Op-Ed: Marin bill SB106 shows how housing crisis was created

SAN FRANCISCO CHRONICLE
Assemblyman Marc Levine is pushing for a bill that would exempt Marin County from housing density standards that apply to the rest of the Bay Area for more than 10 years.
For anyone who has contemplated California’s devastating housing shortage and wondered how the state got in this mess, here’s one short answer: Senate Bill 106.
Of course, this single unfortunate piece of legislation is not responsible for a crisis rooted in decades of bad state and local government decisions. But the bill, which would exempt Marin County from housing density standards that apply to the rest of the Bay Area for more than 10 years, does embody the sort of parochial policymaking that has been ruinous for the state’s greater good.
Pushed by Assemblyman Marc Levine, a Marin County Democrat who secured a similar development dispensation for the state’s wealthiest county in 2014, the bill would extend the exemption, currently scheduled to expire in 2023, to 2028. It would continue to classify the county, including its largest cities, San Rafael and Novato, as suburban, excusing it from the high-density housing developments prescribed for metropolitan areas.

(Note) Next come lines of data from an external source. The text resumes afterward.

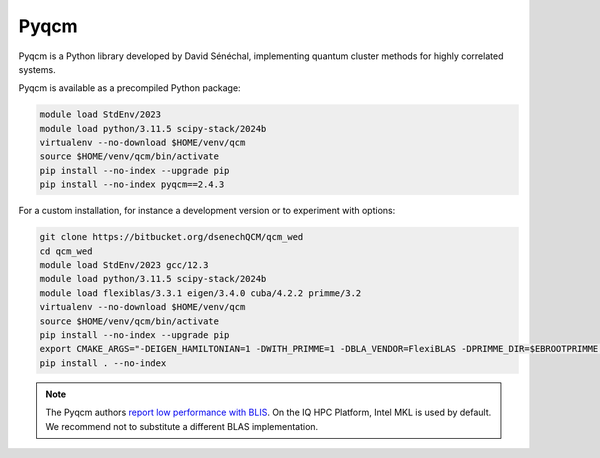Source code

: Pyqcm
=====

Pyqcm is a Python library developed by David Sénéchal, implementing quantum
cluster methods for highly correlated systems.

Pyqcm is available as a precompiled Python package:

.. code-block:: bash

    module load StdEnv/2023
    module load python/3.11.5 scipy-stack/2024b
    virtualenv --no-download $HOME/venv/qcm
    source $HOME/venv/qcm/bin/activate
    pip install --no-index --upgrade pip
    pip install --no-index pyqcm==2.4.3

For a custom installation, for instance a development version or to experiment
with options:

.. code-block:: bash

    git clone https://bitbucket.org/dsenechQCM/qcm_wed
    cd qcm_wed
    module load StdEnv/2023 gcc/12.3
    module load python/3.11.5 scipy-stack/2024b
    module load flexiblas/3.3.1 eigen/3.4.0 cuba/4.2.2 primme/3.2
    virtualenv --no-download $HOME/venv/qcm
    source $HOME/venv/qcm/bin/activate
    pip install --no-index --upgrade pip
    export CMAKE_ARGS="-DEIGEN_HAMILTONIAN=1 -DWITH_PRIMME=1 -DBLA_VENDOR=FlexiBLAS -DPRIMME_DIR=$EBROOTPRIMME -DCUBA_DIR=$EBROOTCUBA -DWITH_GF_OPT_KERNEL=1"
    pip install . --no-index

.. note::

    The Pyqcm authors `report low performance with BLIS
    <https://qcm-wed.readthedocs.io/en/stable/parallel.html#numerical-integration>`_.
    On the IQ HPC Platform, Intel MKL is used by default. We recommend not to
    substitute a different BLAS implementation.

.. seealso::

    - `Pyqcm documentation <https://dsenech.github.io/qcm_wed_doc/>`_
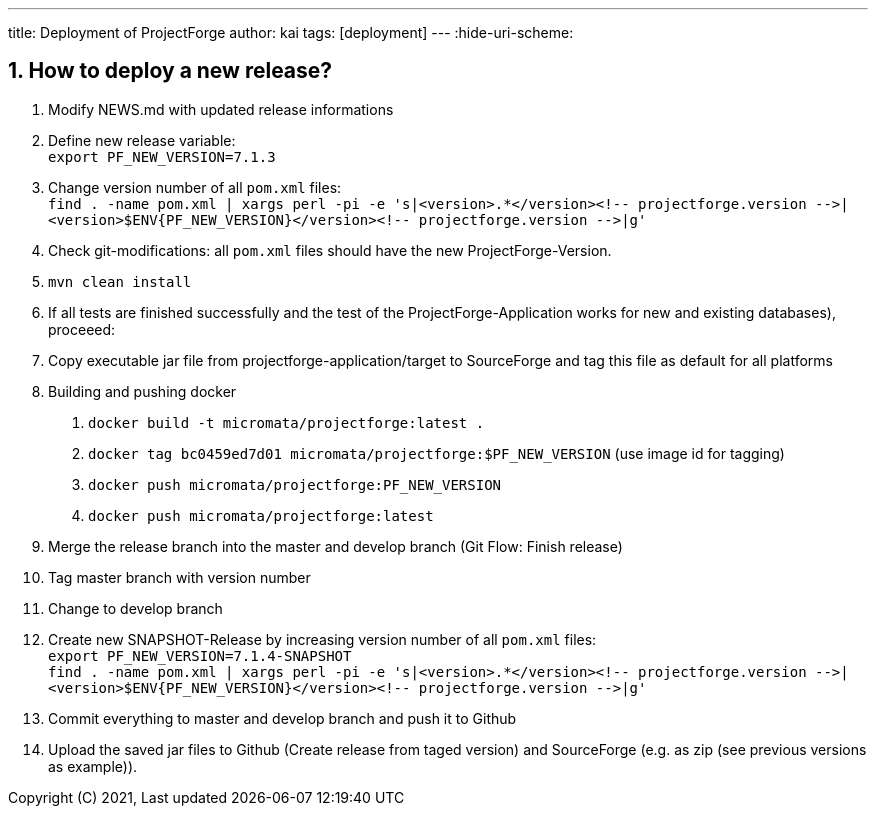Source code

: ---
title: Deployment of ProjectForge
author: kai
tags: [deployment]
---
:hide-uri-scheme:

:toc:
:toclevels: 4

:last-update-label: Copyright (C) 2021, Last updated

:sectnums:

== How to deploy a new release?

1. Modify NEWS.md with updated release informations
2. Define new release variable: +
   `export PF_NEW_VERSION=7.1.3`
3. Change version number of all `pom.xml` files: +
   `find . -name pom.xml | xargs perl -pi -e 's|<version>.*</version><!-- projectforge.version -\->|<version>$ENV{PF_NEW_VERSION}</version><!-- projectforge.version -\->|g'`
4. Check git-modifications: all `pom.xml` files should have the new ProjectForge-Version.
5. `mvn clean install`
6. If all tests are finished successfully and the test of the ProjectForge-Application works for new and existing databases), proceeed:
7. Copy executable jar file from projectforge-application/target to SourceForge and tag this file as default for all platforms
8. Building and pushing docker
    a. `docker build -t micromata/projectforge:latest .`
    b. `docker tag bc0459ed7d01 micromata/projectforge:$PF_NEW_VERSION` (use image id for tagging)
    c. `docker push micromata/projectforge:PF_NEW_VERSION`
    d. `docker push micromata/projectforge:latest`
9. Merge the release branch into the master and develop branch (Git Flow: Finish release)
10. Tag master branch with version number
11. Change to develop branch
12. Create new SNAPSHOT-Release by increasing version number of all `pom.xml` files: +
   `export PF_NEW_VERSION=7.1.4-SNAPSHOT` +
   `find . -name pom.xml | xargs perl -pi -e 's|<version>.*</version><!-- projectforge.version -\->|<version>$ENV{PF_NEW_VERSION}</version><!-- projectforge.version -\->|g'`
13. Commit everything to master and develop branch and push it to Github
14. Upload the saved jar files to Github (Create release from taged version) and SourceForge (e.g. as zip (see previous versions as example)).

The Legislature’s ruling Democrats introduced the exemption, as the Los Angeles Times reported, as part of a budget trailer bill addressing a wide variety of unrelated issues and escaping the level of public scrutiny applied to most legislation. Now before the state Senate, it was passed by the Assembly this week without a single Democratic or Bay Area lawmaker voting against it. David Chiu, D-San Francisco, who abstained, was the lone member from the housing-starved region who did not vote for the bill.
“Every part of our state must create housing to help solve the affordability crisis,” Chiu said in a statement, “but this policy makes that harder.”